DATA FOR PROCESSING:
————

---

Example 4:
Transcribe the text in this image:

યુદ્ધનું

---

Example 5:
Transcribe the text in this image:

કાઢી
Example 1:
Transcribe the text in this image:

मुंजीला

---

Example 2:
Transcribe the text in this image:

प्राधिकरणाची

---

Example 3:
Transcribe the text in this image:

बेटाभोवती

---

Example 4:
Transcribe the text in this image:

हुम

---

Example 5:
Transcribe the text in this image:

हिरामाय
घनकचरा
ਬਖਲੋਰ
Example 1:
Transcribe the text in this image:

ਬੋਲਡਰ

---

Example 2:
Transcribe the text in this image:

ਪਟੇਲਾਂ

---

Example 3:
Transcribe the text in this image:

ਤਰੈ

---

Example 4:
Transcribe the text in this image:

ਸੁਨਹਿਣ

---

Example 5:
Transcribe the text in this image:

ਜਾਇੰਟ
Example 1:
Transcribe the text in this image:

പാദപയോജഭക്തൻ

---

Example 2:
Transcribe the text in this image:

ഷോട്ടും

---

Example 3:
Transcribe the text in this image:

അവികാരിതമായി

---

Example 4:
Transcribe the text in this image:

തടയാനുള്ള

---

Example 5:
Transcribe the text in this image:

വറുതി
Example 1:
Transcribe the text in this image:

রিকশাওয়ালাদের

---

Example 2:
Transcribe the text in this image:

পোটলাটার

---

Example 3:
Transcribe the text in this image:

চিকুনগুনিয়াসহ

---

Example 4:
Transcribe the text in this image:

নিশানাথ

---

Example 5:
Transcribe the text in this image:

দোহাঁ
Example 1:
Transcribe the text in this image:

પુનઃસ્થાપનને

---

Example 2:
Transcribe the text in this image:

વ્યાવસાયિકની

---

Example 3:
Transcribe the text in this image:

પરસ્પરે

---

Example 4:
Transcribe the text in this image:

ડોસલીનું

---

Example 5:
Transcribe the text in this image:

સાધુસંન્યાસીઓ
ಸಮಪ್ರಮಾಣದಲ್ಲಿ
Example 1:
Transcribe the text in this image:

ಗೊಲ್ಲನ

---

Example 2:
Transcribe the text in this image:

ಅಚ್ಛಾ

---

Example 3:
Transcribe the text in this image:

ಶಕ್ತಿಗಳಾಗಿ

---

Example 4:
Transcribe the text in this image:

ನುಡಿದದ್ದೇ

————

WHAT IS REQUIRED: Exactly as they are written, print the entries again.

ANSWER AREA:
---

Example 4:
Transcribe the text in this image:

યુદ્ધનું

---

Example 5:
Transcribe the text in this image:

કાઢી
Example 1:
Transcribe the text in this image:

मुंजीला

---

Example 2:
Transcribe the text in this image:

प्राधिकरणाची

---

Example 3:
Transcribe the text in this image:

बेटाभोवती

---

Example 4:
Transcribe the text in this image:

हुम

---

Example 5:
Transcribe the text in this image:

हिरामाय
घनकचरा
ਬਖਲੋਰ
Example 1:
Transcribe the text in this image:

ਬੋਲਡਰ

---

Example 2:
Transcribe the text in this image:

ਪਟੇਲਾਂ

---

Example 3:
Transcribe the text in this image:

ਤਰੈ

---

Example 4:
Transcribe the text in this image:

ਸੁਨਹਿਣ

---

Example 5:
Transcribe the text in this image:

ਜਾਇੰਟ
Example 1:
Transcribe the text in this image:

പാദപയോജഭക്തൻ

---

Example 2:
Transcribe the text in this image:

ഷോട്ടും

---

Example 3:
Transcribe the text in this image:

അവികാരിതമായി

---

Example 4:
Transcribe the text in this image:

തടയാനുള്ള

---

Example 5:
Transcribe the text in this image:

വറുതി
Example 1:
Transcribe the text in this image:

রিকশাওয়ালাদের

---

Example 2:
Transcribe the text in this image:

পোটলাটার

---

Example 3:
Transcribe the text in this image:

চিকুনগুনিয়াসহ

---

Example 4:
Transcribe the text in this image:

নিশানাথ

---

Example 5:
Transcribe the text in this image:

দোহাঁ
Example 1:
Transcribe the text in this image:

પુનઃસ્થાપનને

---

Example 2:
Transcribe the text in this image:

વ્યાવસાયિકની

---

Example 3:
Transcribe the text in this image:

પરસ્પરે

---

Example 4:
Transcribe the text in this image:

ડોસલીનું

---

Example 5:
Transcribe the text in this image:

સાધુસંન્યાસીઓ
ಸಮಪ್ರಮಾಣದಲ್ಲಿ
Example 1:
Transcribe the text in this image:

ಗೊಲ್ಲನ

---

Example 2:
Transcribe the text in this image:

ಅಚ್ಛಾ

---

Example 3:
Transcribe the text in this image:

ಶಕ್ತಿಗಳಾಗಿ

---

Example 4:
Transcribe the text in this image:

ನುಡಿದದ್ದೇ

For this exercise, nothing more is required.